DREAD is something that came up out of the Visual Studio security push. A bit of trivia – that was actually our first security push, and preceded the Windows security push for Win2k3. I believe that DREAD is actually a fairly reasonable model, and that the biggest problem is how we implemented coming up with an overall score. Let's review the components:
D = damage – how bad is the problem? This has to be judged in the context of your app. For a server app, any sort of crash is probably a bad thing, whereas if notepad crashes non-exploitably, that's an anklebiter attack, not really a vuln.
R = reliability – how reliable is the attack? Does it hit every time? Or does it not work reliably? Note that this is orthogonal to exploitability, and says nothing about the preconditions needed to launch the attack, just how well it works once you trigger it.

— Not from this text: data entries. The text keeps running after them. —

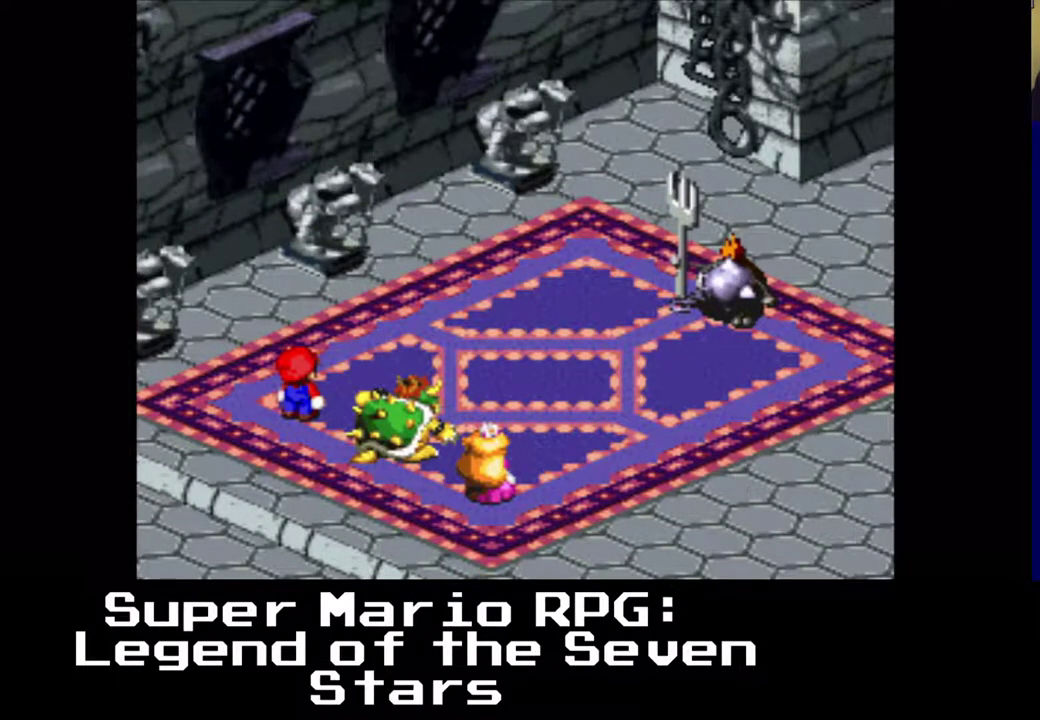
{"buttons": [], "left_stick": "center", "events": []}
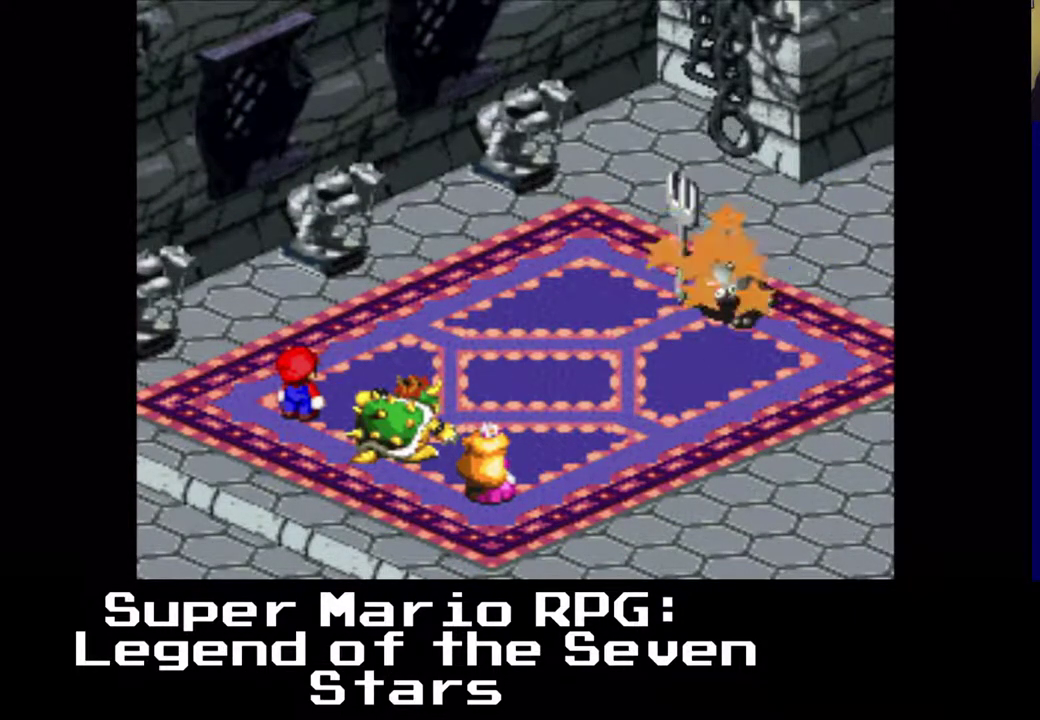
{"buttons": [], "left_stick": "center", "events": []}
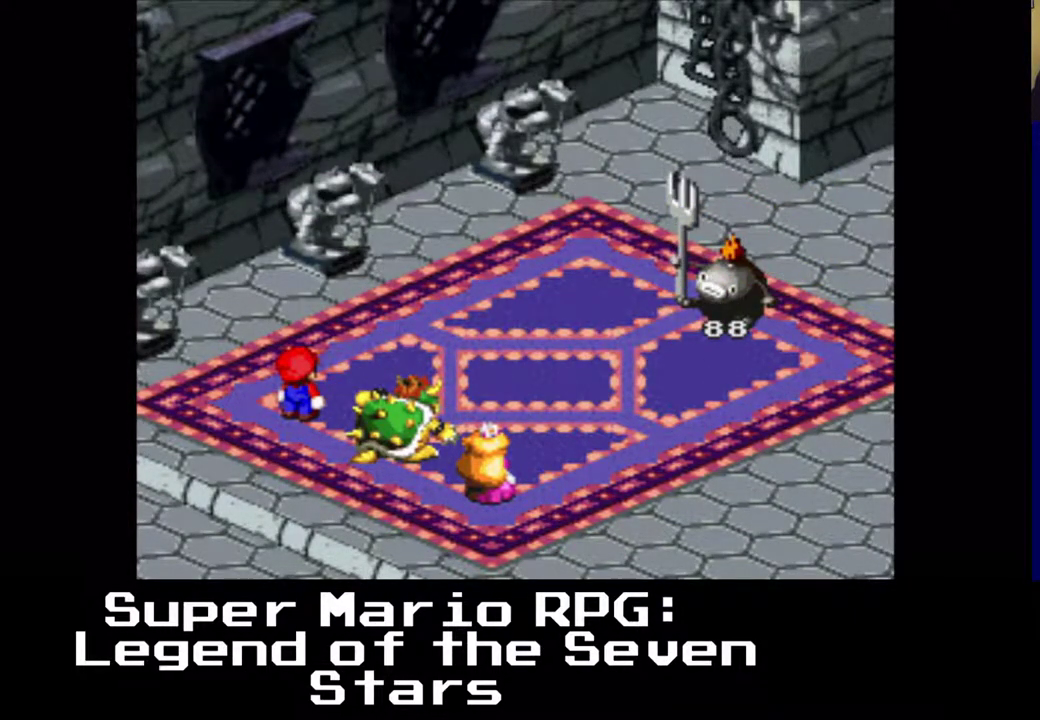
{"buttons": [], "left_stick": "center", "events": []}
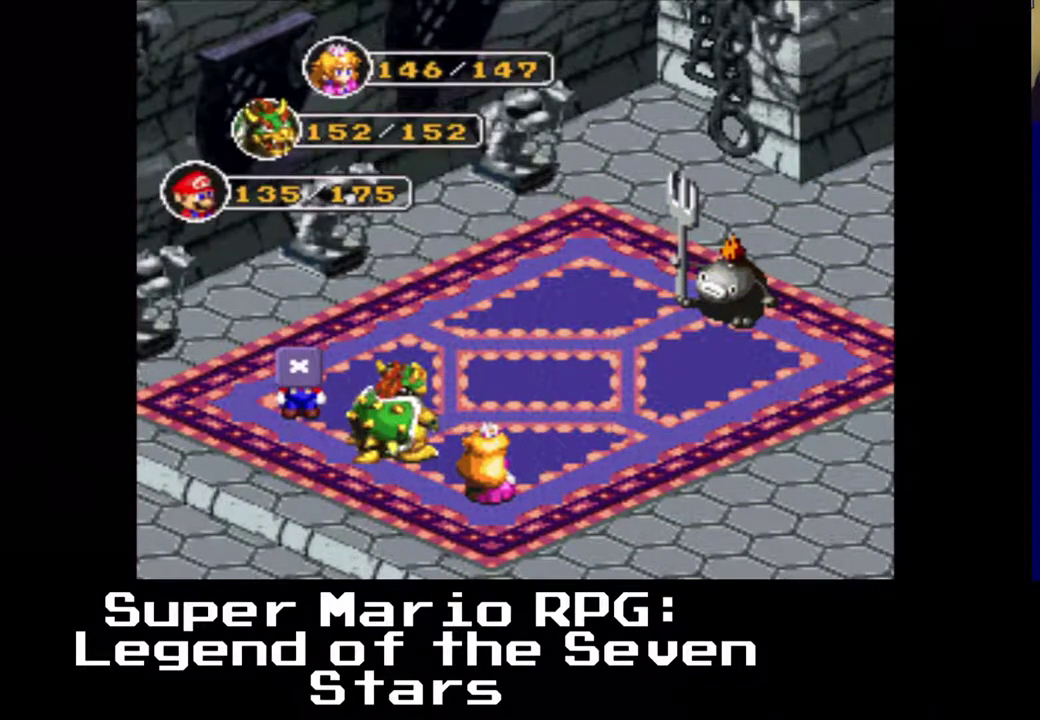
{"buttons": [], "left_stick": "center", "events": [[250, "B", "down"], [383, "B", "up"]]}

E = exploitability – how much work is it to launch the attack? Worst case is anonymous access, and it can be scripted. Such things can be turned into worms. Best case is that it requires a fairly high level of access, such as authenticating as user, or it requires a special configuration, or maybe an information leak. Maybe you have to guess a certain web page's path and name, and then launch it. I've seen exploits that took a penetration tester an hour or more to set up by hand.
A = affected users – pretty self-explanatory – all the users? Or just some of them?
D = discoverability – perhaps the most controversial component, but good information to have. Something that's highly discoverable is publicly known, or very similar to something that is publicly known. Low discoverability is that it takes intimate knowledge of the internal workings of your app to sort out. This one is really risky, since what you thought was hard to sort out could get published on BUGTRAQ tomorrow. My advice is to not take comfort if something is low discoverability, but to get really alarmed if it is high. More on this in a moment.
If we look at the five components, we see that none of these are highly correlated – one of them does not imply the other. This means we have independent factors, which is one of the strongest criteria for a solid model. Thus our task is to figure out how to properly weight the inputs. In WSC, we told you to rate them from 1-10, add them up, and divide by 5. If we apply some obvious tests, we find that a damage of 1, and all other factors 10 (a well known nuisance, e.g., pop-ups) gets weighted the same as a discoverability of 1 and everything else 10 (hard to sort out, but causes the heat death of the universe). This is an obvious malfunction.
Next, what's the difference between discoverability of 6 and 7? Who the heck knows? I don't. If we're going to have big error bars, let's simplify matters and drop back to high, medium and low. We can all fairly easily sort out 3 categories that pertain to our app.
As I thought about the overall problem, another aspect is that our factors group into two classes. Damage, reliability and affected users all group together to tell us how bad something is, and tends to remain static with respect to the other two factors, so we can safely say that:
Severity = f(Da, R, A)
The remaining two factors each vary a lot depending on situation. Say we had a vuln that required user-level remote access. This is next to useless against home users, since most of them have blank admin passwords that can't be used from the network, and/or they have firewalls up. However, on a corporate network, this could be a really easy bar to hit. This implies that exploitability is very situational, and may vary a lot from one customer to the next. Discoverability is a SWAG at best, and can change overnight. Let's then use these factors to add a priority boost if they're high.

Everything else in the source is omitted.